En octobre, les dirigeants allemands indiquent leur volonté d’ouvrir des négociations aux Alliés, en vue de leur reddition. Après une série de pourparlers, une rencontre se profile et c’est un site en forêt de Compiègne, dans le nord de la France, qui est choisi pour l’accueillir, compte tenu des deux voies ferrées qui le traverse. Le 7 novembre en fin de journée, le train du Maréchal Foch arrive ; celui des Allemands suit le lendemain matin. Le 8 novembre à 9h, Français et Anglais d’un côté, et Allemands de l’autre, prennent place, face à face, à la table de la voiture 2419D. L’armistice sera signé deux jours plus tard, le 11 novembre.

Tout aurait pu en rester là. Et d’ailleurs en 1919, 2419D retrouve son luxueux aménagement initial où elle ravit les appétits des voyageurs, comme si son illustre passé n’avait été qu’une incartade à son corps défendant. Sauf que non. Moult projets sont considérés pour la détourner de son retour à une vie normale : la CIWL envisage de l’exposer à travers le monde, on propose qu’elle devienne la voiture-restaurant du Train de la Présidence de la République française,... Au final, rien de ça.
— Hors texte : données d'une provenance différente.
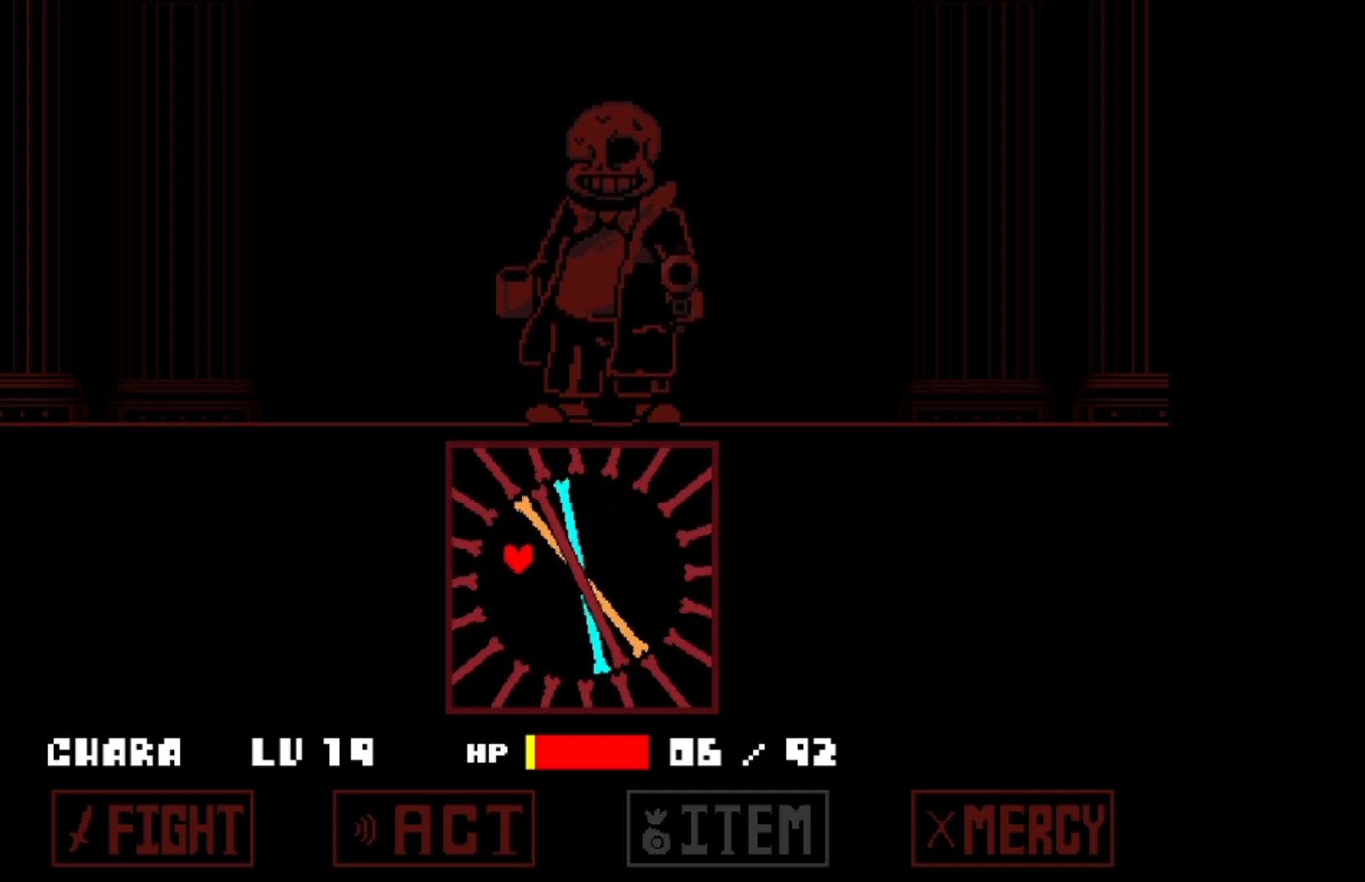
{"keys": [], "events": [[33, "up", "down"], [200, "right", "down"], [233, "up", "up"], [300, "right", "up"]]}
Parce qu’elle est une témoin de l’Histoire, 2419D va être rétablie dans l’état identique à celui où elle était le jour de l’armistice, pour être exposée aux Invalides à Paris dès 1921, en attendant la création d’un Musée de la Guerre.

Les années passent et 2419D, exposée en plein air, affiche une mine de plus en plus déconfite : la voici qui perd sa couleur à l’extérieur, tandis qu’à l’intérieur, ses matériaux nobles s’encrassent de poussière. Drôle de traitement pour une héroïne. La presse mondiale s’en scandalise et grâce au généreux don d’Arthur Henry Fleming, la voici qui, tournicoti-tournicoton, regagne Compiègne où elle ne quittera plus un musée spécialement créé en mémoire de l’Armistice. Jusqu’en 1940 où l’hubris, encore celle-là, envenime macabrement l’Europe à nouveau.

Quand la blitzkrieg donne la victoire à Adolf Hitler, ce dernier entend prendre sa revanche sur la France en l’humiliant. Il exige que l’armistice soit signé dans les mêmes conditions que celle de 1918. Une partie du mur du musée de Compiègne est ouverte pour permettre la sortie de 2419D, avant qu’elle ne soit remise sur les rails. L'armistice signé, Hitler n’en reste pas là : le musée est dynamité, le site de la signature est rasé, et 2419D prend la route de l’Allemagne où elle est brandie dans les différentes gares de son trajet jusqu’à Berlin, avant d’être arborée triomphalement face à la porte de Brandebourg. Orgueil et démesure, qu’on vous dit.

Une fois n’est pas coutume dans la vie de 2419D, cela ne durera pas. Alors que Berlin est bombardée à la fin 1944, on la déplace dans une annexe du camp de Buchenwald. C’est bientôt la fin de son périple au gré de la folie humaine : en avril 1945, elle brûle sans que l’on ne sache l’origine de l’incendie. Seul son châssis demeure qui, une fois la guerre finie, servira à transporter du matériel en République démocratique allemande, jusqu’en 1974 quand elle sera définitivement démembrée.

Quelques ex-votos demeurent, comme un morceau du blason de la compagnie et deux rampes d’accès au véhicule, à présent exposés dans un musée à Rethondes, non loin de la forêt de Compiègne. C’est aussi là que vous pouvez aujourd’hui voir 2439D, cousine de 2419D, cédée par la CIWL pour en faire une réplique mémorielle, en espérant que l’hubris reste bel et bien claquemurée dans la boîte de Pandore.